Qual è stato il tuo percorso artistico?
Ho iniziato presto ad appassionarmi all’arte, anche se all’inizio ero piuttosto confuso. Mi sono iscritto al Primo Liceo Artistico di Torino e lì ho incominciato a sondare le mie capacità; negli anni a seguire ho frequentato l’Accademia Albertina di Belle Arti, sempre a Torino, ma mi sono poi trasferito in Spagna per completare i miei studi a Madrid dove, scoprendo la possibilità di continuare, ho affrontato un ulteriore ciclo di due anni di approfondimento, sempre nel ramo della scultura, ed ho concluso un corso di dottorato presso l’Università di Vigo, in Galizia, ottenendo il DEA.
Già negli anni spagnoli avevo il mio piccolo laboratorio e da allora non ho mai smesso di sperimentare, creare e dare vita ai miei pensieri.
Il tema centrale del mio lavoro è sempre stato il concetto di “umano”, ho tentato e tento di indagare la natura del nostro essere, i nostri difetti così come i nostri pregi e l’ho fatto dapprima addentrandomi nel concetto pirandelliano di “maschera” con opere iperrealiste in terracotta e metallo per giungere, non senza deviazioni e varianti tecniche e stilistiche all’attuale concetto dei “mondi ammaccati” che non analizzano più l’uomo nella sua peculiarità ma piuttosto il collettivo sociale riassunto nella forma del suo pianeta, pianeta che considero alla stregua di un grande “palcoscenico” sul quale, ognuno di noi, mette in atto la “recita della Vita”.
Quali sono gli elementi principali del tuo lavoro?
Parlerei piuttosto di un singolo elemento: l’Uomo.
Tutto il mio lavoro ruota intorno ad esso, ai fattori che lo rendono tanto complesso, poliedrico, unico e non di rado anche sbagliato ma al tempo stesso magnifico e potenzialmente “elevato”. Ne analizzo da anni gli aspetti psicologici ma anche i fattori esterni che lo condizionano come ad esempio il Tempo al quale ho dedicato una grossa fetta delle mie risorse negli ultimi due anni e che mi ha portato a creare “Tempus Fugit”, un’opera che è in grado di misurare il passaggio delle ore in tutto il globo e sottolineo “misurare” perché se è vero che abbiamo imparato a stimare il suo passaggio, siamo ben lungi dal capirlo
In quale modo secondo te l’arte può interagire con la società, diventando strumento di riflessione e spinta al cambiamento?

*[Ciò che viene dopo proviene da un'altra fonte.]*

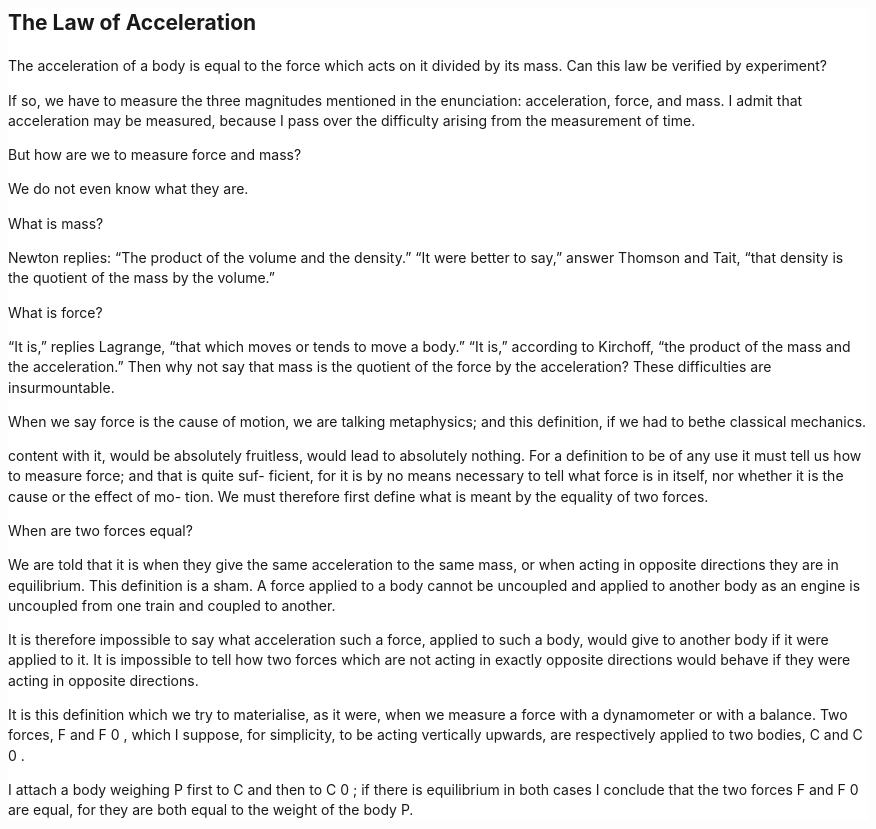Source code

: ## The Law of Acceleration

The acceleration of a body is equal to the force which acts on it divided by its mass.
Can this law be verified by experiment?

If so, we have to measure the three magnitudes mentioned in the
enunciation: acceleration, force, and mass. I admit that acceleration may be measured, because I pass over the difficulty arising from the measurement of time. 

But how are we to measure force and mass? 

We do not even know what they are. 

What is mass? 

Newton replies: “The product of the volume and the density.” “It were better
to say,” answer Thomson and Tait, “that density is the
quotient of the mass by the volume.” 

What is force? 

“It is,” replies Lagrange, “that which moves or tends to move
a body.” “It is,” according to Kirchoff, “the product of the
mass and the acceleration.” Then why not say that mass
is the quotient of the force by the acceleration? These
difficulties are insurmountable.

When we say force is the cause of motion, we are
talking metaphysics; and this definition, if we had to bethe classical mechanics.


content with it, would be absolutely fruitless, would lead
to absolutely nothing. For a definition to be of any use it
must tell us how to measure force; and that is quite suf-
ficient, for it is by no means necessary to tell what force
is in itself, nor whether it is the cause or the effect of mo-
tion. We must therefore first define what is meant by the
equality of two forces. 

When are two forces equal? 

We are told that it is when they give the same acceleration to the same mass, or when acting in opposite directions they are in equilibrium. This definition is a sham. A force applied to a body cannot be uncoupled and applied to another body as an engine is uncoupled from one train and coupled to another. 

It is therefore impossible to say what acceleration such a force, applied to such a body,
would give to another body if it were applied to it. It is impossible to tell how two forces which are not acting in exactly opposite directions would behave if they were acting in opposite directions. 

It is this definition which we try to materialise, as it were, when we measure a force with a dynamometer or with a balance. Two forces, F and F 0 , which I suppose, for simplicity, to be acting vertically upwards, are respectively applied to two bodies, C and C 0 . 

I attach a body weighing P first to C and then to C 0 ; if there is equilibrium in both cases I conclude that the two forces F and F 0 are equal, for they are both equal to the weight of the body P. 
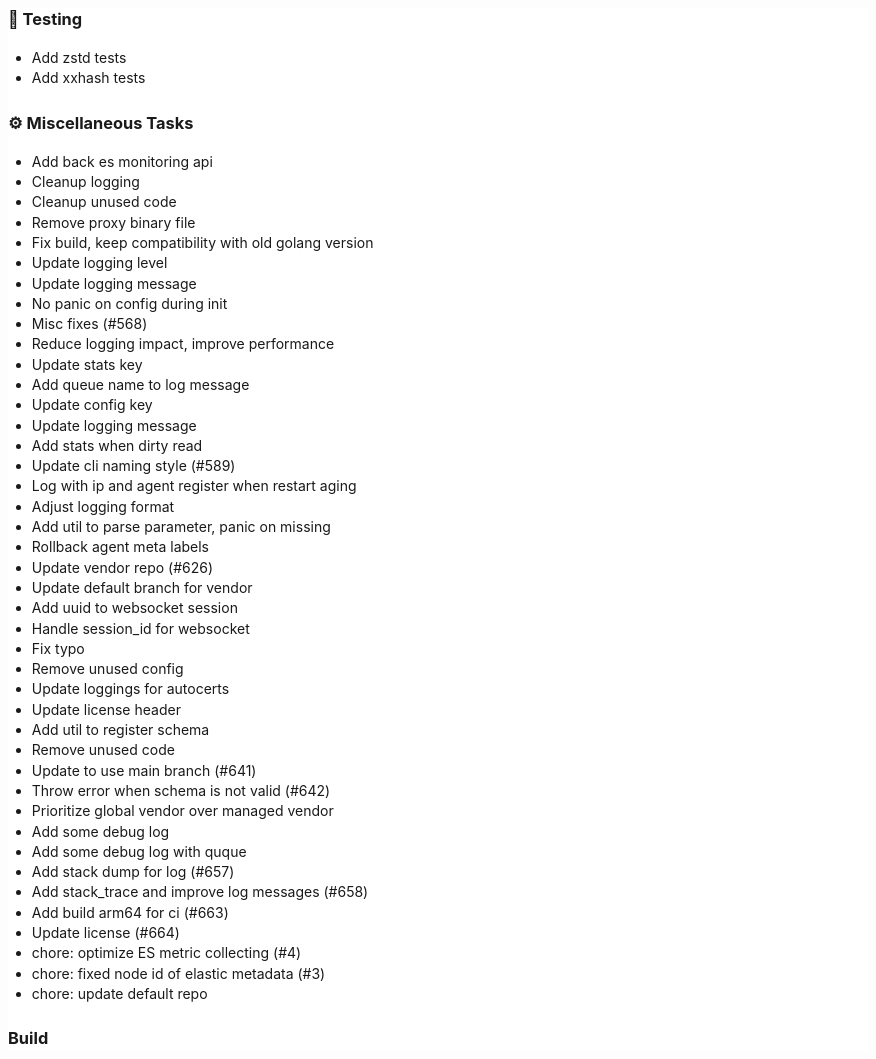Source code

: ### 🧪 Testing

- Add zstd tests
- Add xxhash tests

### ⚙️ Miscellaneous Tasks

- Add back es monitoring api
- Cleanup logging
- Cleanup unused code
- Remove proxy binary file
- Fix build, keep compatibility with old golang version
- Update logging level
- Update logging message
- No panic on config during init
- Misc fixes (#568)
- Reduce logging impact, improve performance
- Update stats key
- Add queue name to log message
- Update config key
- Update logging message
- Add stats when dirty read
- Update cli naming style (#589)
- Log with ip and agent register when restart aging
- Adjust logging format
- Add util to parse parameter, panic on missing
- Rollback agent meta labels
- Update vendor repo (#626)
- Update default branch for vendor
- Add uuid to websocket session
- Handle session_id for websocket
- Fix typo
- Remove unused config
- Update loggings for autocerts
- Update license header
- Add util to register schema
- Remove unused code
- Update to use main branch (#641)
- Throw error when schema is not valid (#642)
- Prioritize global vendor over managed vendor
- Add some debug log
- Add some debug log with quque
- Add stack dump for log (#657)
- Add stack_trace and improve log messages (#658)
- Add build arm64 for ci (#663)
- Update license (#664)
- chore: optimize ES metric collecting (#4)
- chore: fixed node id of elastic metadata (#3)
- chore: update default repo

### Build
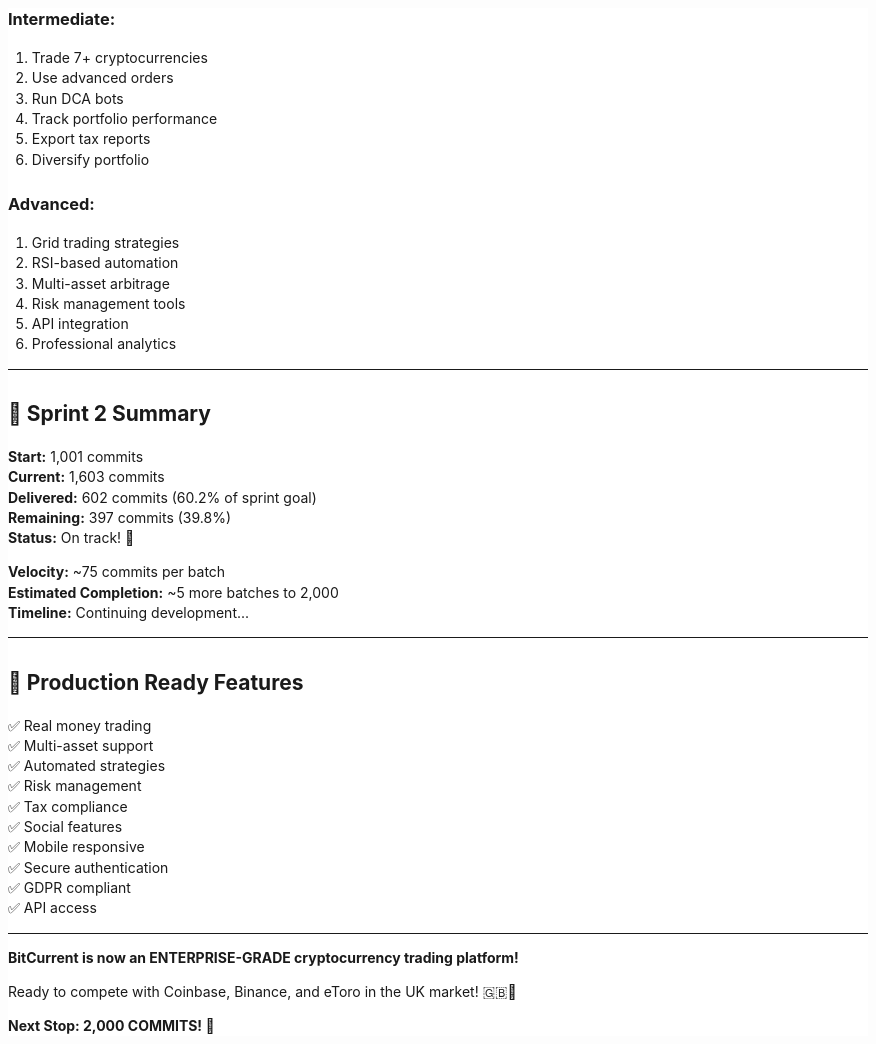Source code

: ### Intermediate:
1. Trade 7+ cryptocurrencies
2. Use advanced orders
3. Run DCA bots
4. Track portfolio performance
5. Export tax reports
6. Diversify portfolio

### Advanced:
1. Grid trading strategies
2. RSI-based automation
3. Multi-asset arbitrage
4. Risk management tools
5. API integration
6. Professional analytics

---

## 🏁 Sprint 2 Summary

**Start:** 1,001 commits  
**Current:** 1,603 commits  
**Delivered:** 602 commits (60.2% of sprint goal)  
**Remaining:** 397 commits (39.8%)  
**Status:** On track! 🎯

**Velocity:** ~75 commits per batch  
**Estimated Completion:** ~5 more batches to 2,000  
**Timeline:** Continuing development...

---

## 🌟 Production Ready Features

✅ Real money trading  
✅ Multi-asset support  
✅ Automated strategies  
✅ Risk management  
✅ Tax compliance  
✅ Social features  
✅ Mobile responsive  
✅ Secure authentication  
✅ GDPR compliant  
✅ API access  

---

**BitCurrent is now an ENTERPRISE-GRADE cryptocurrency trading platform!** 

Ready to compete with Coinbase, Binance, and eToro in the UK market! 🇬🇧🚀

**Next Stop: 2,000 COMMITS! 🎯**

L’Arte credo sia esattamente questo, l’Arte è dialogo e credo davvero che il lavoro dell’artista non sia dissimile da quello di un buon giornalista che cerca, ogni giorno, di raccontare il mondo che ha sotto gli occhi. C’è però una grande differenza che premia il nostro lavoro a discapito del loro ed è l’alfabeto; l’arte, non possedendone uno, è universale e veicola il suo messaggio in tutto il mondo senza bisogno di traduzioni.
Quali sono i tuoi programmi per il futuro?
Credo che continuerò a fare ciò sto facendo, studierò, immaginerò e creerò nuovi lavori per portare avanti il mio pensiero e diffondere i miei messaggi cercando nuovi palcoscenici che mi diano visibilità e facciano eco alla mia voce… proprio come questo!
In quale modo le istituzioni potrebbero agevolare il lavoro di artisti e curatori?
Creare arte non è semplicissimo, non intendo a livello mentale ma piuttosto da un punto di vista fattivo, nella scultura poi, le cose si complicano ulteriormente; serve spazio, materiale (alcuni dei quali hanno un peso non indifferente e sono difficili da gestire), mezzi di trasporto e ancora altro.
Sarebbe bello se le istituzioni, a fronte di progetti seri, prendessero in considerazione questo tipo di problematiche venendo incontro agli artisti e fornendo loro un supporto reale, soprattutto per i più giovani. Borse di studio, atelier in uso gratuito, logistica.
Sarebbe un bel traguardo per quello che, ancora oggi, viene definito il Paese dell’Arte.